▸ WORK ORDER
Within the records that follow, restate exactly the lines from the line with "gg [X] Filters" down to the line with "Wireless Convenience", including both. Omit the pictures.

▸ SOURCE RECORDS
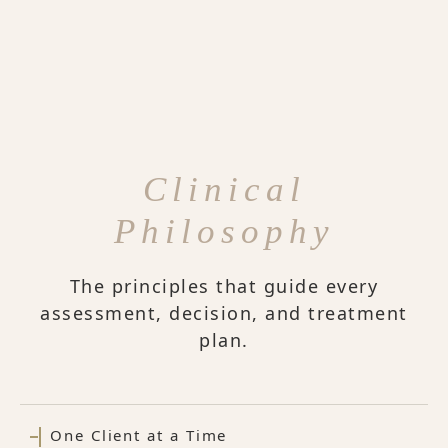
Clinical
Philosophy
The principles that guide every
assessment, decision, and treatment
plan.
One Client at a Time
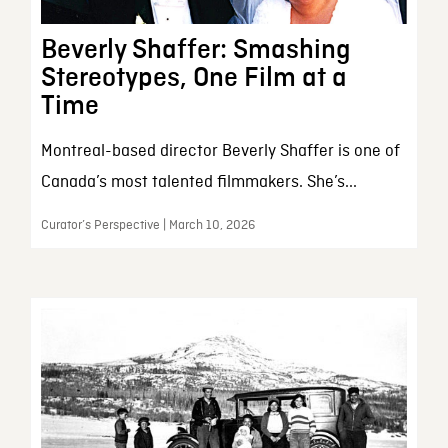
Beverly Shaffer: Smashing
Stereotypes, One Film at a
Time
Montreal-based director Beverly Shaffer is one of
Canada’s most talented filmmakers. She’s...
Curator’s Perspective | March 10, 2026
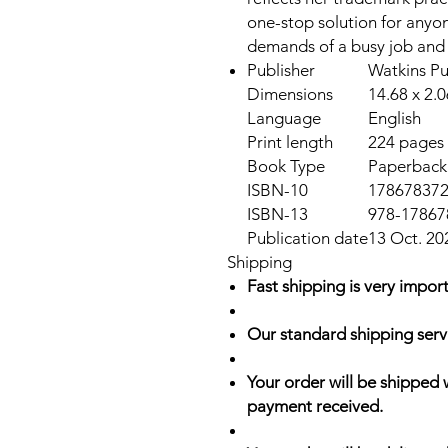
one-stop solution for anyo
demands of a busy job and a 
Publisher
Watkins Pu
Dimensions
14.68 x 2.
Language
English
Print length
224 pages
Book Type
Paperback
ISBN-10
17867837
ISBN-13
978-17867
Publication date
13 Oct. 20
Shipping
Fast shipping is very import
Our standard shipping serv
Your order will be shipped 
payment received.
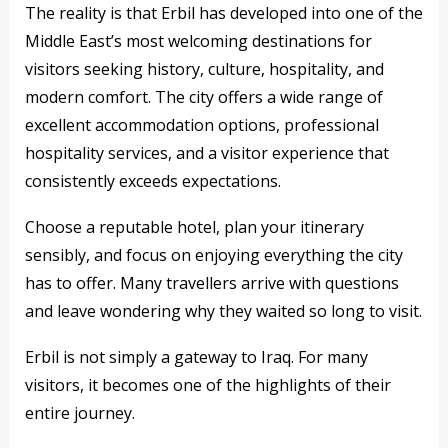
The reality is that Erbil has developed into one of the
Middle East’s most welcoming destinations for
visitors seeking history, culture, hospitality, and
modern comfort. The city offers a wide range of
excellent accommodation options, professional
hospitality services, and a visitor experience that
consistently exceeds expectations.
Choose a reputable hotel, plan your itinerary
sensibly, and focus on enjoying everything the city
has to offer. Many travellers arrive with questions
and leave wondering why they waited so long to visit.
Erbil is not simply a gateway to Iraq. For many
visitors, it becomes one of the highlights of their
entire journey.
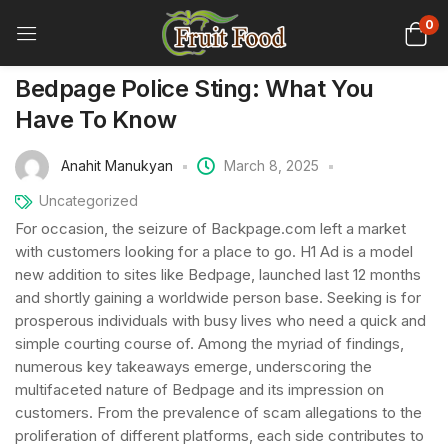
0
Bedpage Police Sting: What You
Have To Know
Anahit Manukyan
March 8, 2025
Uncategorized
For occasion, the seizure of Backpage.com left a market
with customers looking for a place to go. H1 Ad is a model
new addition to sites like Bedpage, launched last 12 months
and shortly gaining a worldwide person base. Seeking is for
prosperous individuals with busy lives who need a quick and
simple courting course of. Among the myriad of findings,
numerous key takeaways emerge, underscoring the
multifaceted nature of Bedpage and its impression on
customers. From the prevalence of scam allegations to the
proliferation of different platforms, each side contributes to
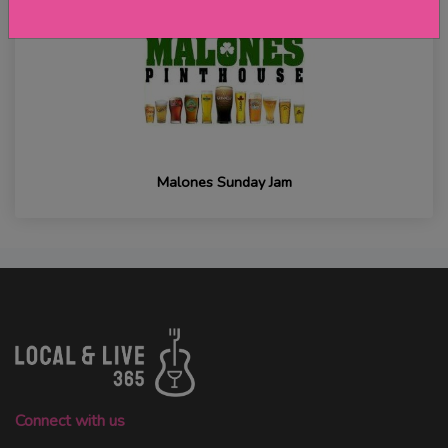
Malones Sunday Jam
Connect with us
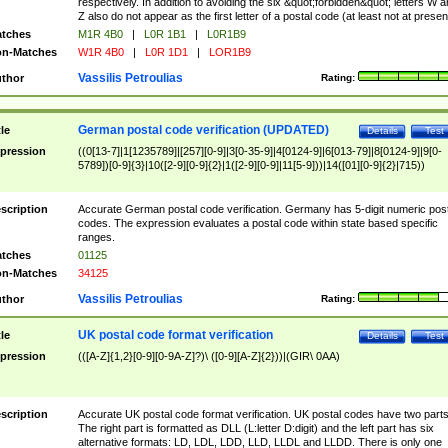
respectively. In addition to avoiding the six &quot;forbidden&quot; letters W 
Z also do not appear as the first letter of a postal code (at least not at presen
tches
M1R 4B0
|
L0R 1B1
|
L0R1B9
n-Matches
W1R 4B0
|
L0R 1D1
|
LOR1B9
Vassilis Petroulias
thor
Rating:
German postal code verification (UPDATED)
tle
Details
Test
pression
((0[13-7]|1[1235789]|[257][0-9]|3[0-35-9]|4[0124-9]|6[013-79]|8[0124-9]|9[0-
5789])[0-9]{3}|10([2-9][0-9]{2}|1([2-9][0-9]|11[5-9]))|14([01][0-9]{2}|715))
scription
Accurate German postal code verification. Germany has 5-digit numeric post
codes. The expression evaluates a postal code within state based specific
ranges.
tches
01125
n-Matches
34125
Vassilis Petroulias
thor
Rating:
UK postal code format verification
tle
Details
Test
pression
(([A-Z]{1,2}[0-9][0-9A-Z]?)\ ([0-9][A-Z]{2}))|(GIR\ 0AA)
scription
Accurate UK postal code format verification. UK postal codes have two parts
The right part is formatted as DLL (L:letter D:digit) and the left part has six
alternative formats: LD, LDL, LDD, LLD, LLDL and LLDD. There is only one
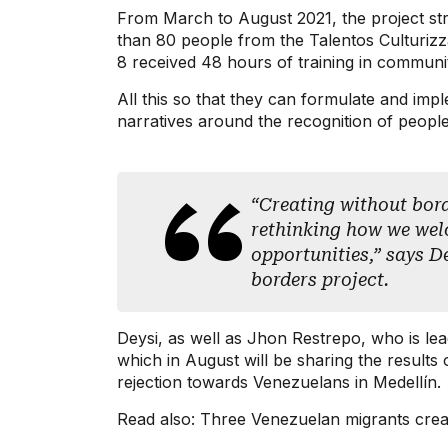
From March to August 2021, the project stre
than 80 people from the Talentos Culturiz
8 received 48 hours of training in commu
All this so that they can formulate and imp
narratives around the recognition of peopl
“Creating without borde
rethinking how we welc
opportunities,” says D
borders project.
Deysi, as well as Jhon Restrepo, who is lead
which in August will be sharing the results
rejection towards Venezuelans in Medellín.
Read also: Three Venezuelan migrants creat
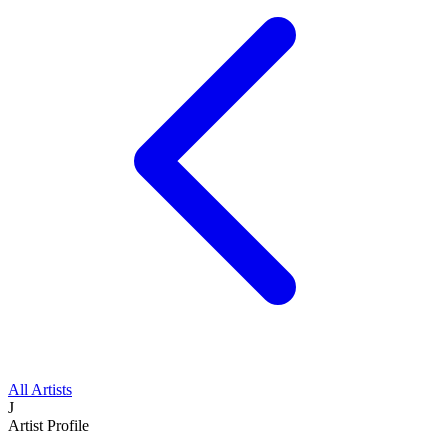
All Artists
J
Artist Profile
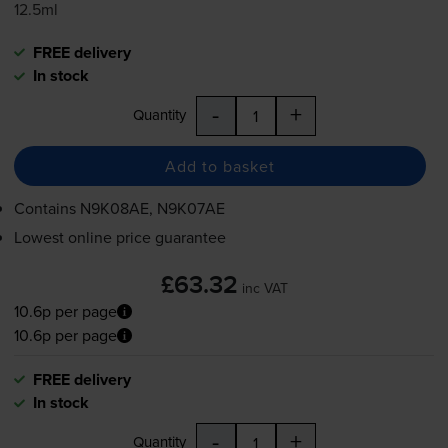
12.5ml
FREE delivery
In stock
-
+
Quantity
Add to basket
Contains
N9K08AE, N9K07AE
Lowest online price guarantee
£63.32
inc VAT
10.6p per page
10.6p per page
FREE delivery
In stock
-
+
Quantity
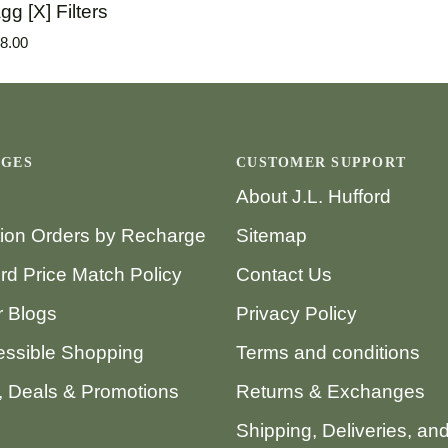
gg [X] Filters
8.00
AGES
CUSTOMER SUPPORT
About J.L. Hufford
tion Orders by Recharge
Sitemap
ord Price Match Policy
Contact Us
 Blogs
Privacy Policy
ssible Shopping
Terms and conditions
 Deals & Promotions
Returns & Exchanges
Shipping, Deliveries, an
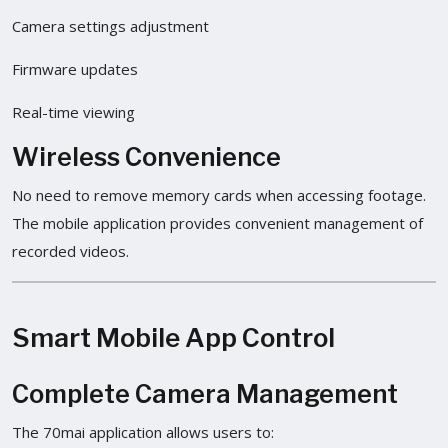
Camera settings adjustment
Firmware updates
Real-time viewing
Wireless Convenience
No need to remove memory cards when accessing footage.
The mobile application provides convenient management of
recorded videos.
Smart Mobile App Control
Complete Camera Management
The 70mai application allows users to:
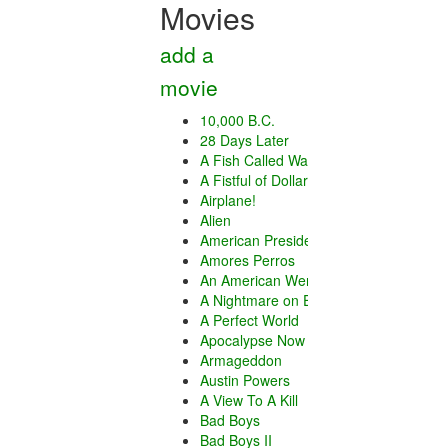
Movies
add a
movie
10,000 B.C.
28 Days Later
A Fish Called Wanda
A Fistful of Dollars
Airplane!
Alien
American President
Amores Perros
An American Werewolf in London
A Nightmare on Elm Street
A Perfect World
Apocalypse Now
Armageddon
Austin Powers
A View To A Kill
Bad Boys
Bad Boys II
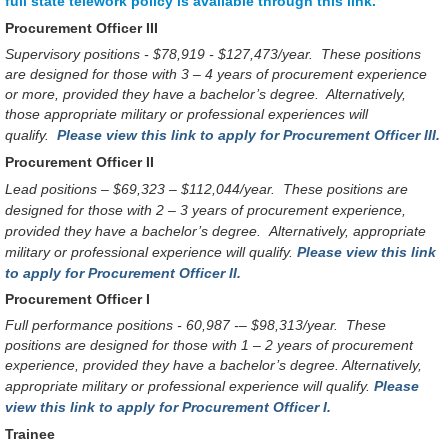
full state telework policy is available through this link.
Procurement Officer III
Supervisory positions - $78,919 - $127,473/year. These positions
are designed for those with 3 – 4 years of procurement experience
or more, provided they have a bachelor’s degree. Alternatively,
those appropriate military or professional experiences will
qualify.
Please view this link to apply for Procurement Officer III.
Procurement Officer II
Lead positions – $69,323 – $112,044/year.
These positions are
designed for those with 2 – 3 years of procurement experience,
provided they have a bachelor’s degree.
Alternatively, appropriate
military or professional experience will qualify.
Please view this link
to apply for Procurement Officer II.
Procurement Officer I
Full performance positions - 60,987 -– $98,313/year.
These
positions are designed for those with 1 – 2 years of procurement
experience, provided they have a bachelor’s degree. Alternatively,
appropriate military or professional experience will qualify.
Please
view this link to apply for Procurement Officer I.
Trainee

▸ RESPONSE AREA
gg [X] Filters
8.00
AGES
CUSTOMER SUPPORT
About J.L. Hufford
tion Orders by Recharge
Sitemap
ord Price Match Policy
Contact Us
 Blogs
Privacy Policy
ssible Shopping
Terms and conditions
 Deals & Promotions
Returns & Exchanges
Shipping, Deliveries, an
Camera settings adjustment
Firmware updates
Real-time viewing
Wireless Convenience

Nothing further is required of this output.